Cranberry Grapefruit Sorbet
adapted from Jeni’s Splendid Ice Creams at Home (she calls it “Cranberry Royale Sorbet”)
Sometime I find homemade sorbets hard and icy straight out of the freezer, but this sorbet has a perfectly scoopable texture due to the use of corn syrup.
Makes about 1 quart
1 (12-ounce) bag cranberries (fresh or frozen, no need to defrost)
1 cup plus 2 tablespoons (1 1/8 cups) water
1/4 cup light corn syrup
1 1/2 cups sugar
Prep: Using a vegetable peeler, remove 3 large strips of zest from one of the grapefruits. Halve the grapefruit(s) and squeeze 3/4 cup juice. (You may only need to use one grapefruit. Two grapefruits are listed in the ingredients, but I was able to get 3/4 cup juice from one.)

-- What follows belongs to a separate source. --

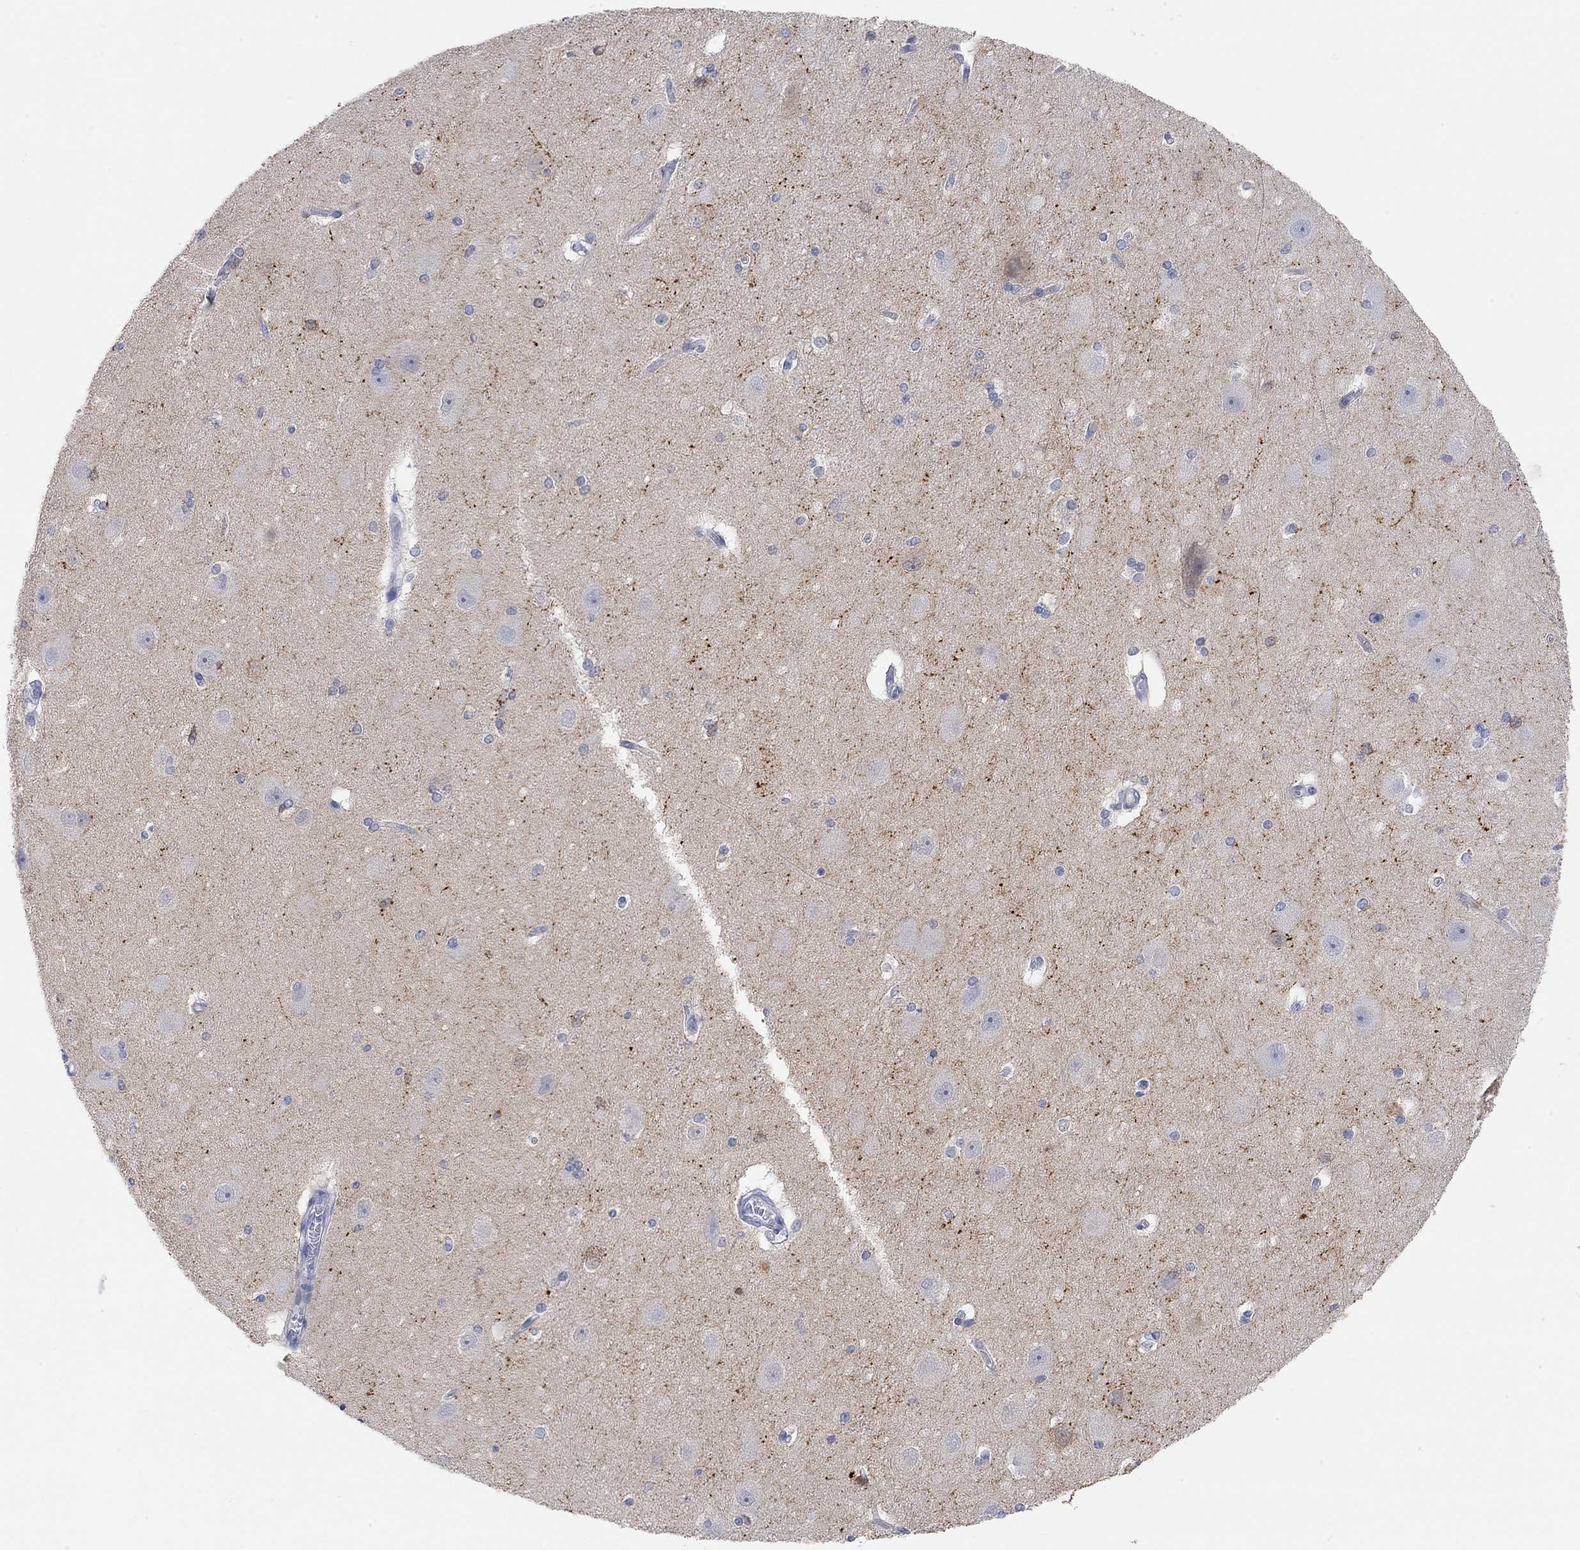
{"staining": {"intensity": "weak", "quantity": "<25%", "location": "cytoplasmic/membranous"}, "tissue": "hippocampus", "cell_type": "Glial cells", "image_type": "normal", "snomed": [{"axis": "morphology", "description": "Normal tissue, NOS"}, {"axis": "topography", "description": "Cerebral cortex"}, {"axis": "topography", "description": "Hippocampus"}], "caption": "A photomicrograph of human hippocampus is negative for staining in glial cells. (DAB IHC with hematoxylin counter stain).", "gene": "VAT1L", "patient": {"sex": "female", "age": 19}}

Cook: Combine the grapefruit zest and juice, cranberries, water, corn syrup, and sugar in a 4-quart saucepan, and bring to a boil over medium heat. Boil until the cranberries have popped open and are cooked. Remove from heat and let cool at room temperature.
Chill: Remove the grapefruit zest. If desired, puree the cranberry mixture (in batches if necessary) in a food processor or blender to desired texture. I left some little bits of cranberry in the sorbet, and it was delicious. Feel free to leave it unpureed for a chunkier sorbet.
Fill a large bowl with ice and a little water. Carefully pour the cranberry mixture into a 1 gallon Ziploc freezer bag and seal tightly. Submerge the sealed bag in the ice bath. Let chill, adding more ice as necessary, until cold, about 30 minutes.
Freeze: Pour the sorbet base into the frozen bowl of your ice cream maker and churn until it reaches the consistency of very softly whipped cream.
Pack the sorbet into a storage container, press a sheet of parchment directly against the surface of the sorbet, and seal with an airtight lid. Freeze until firm, at least 4 hours.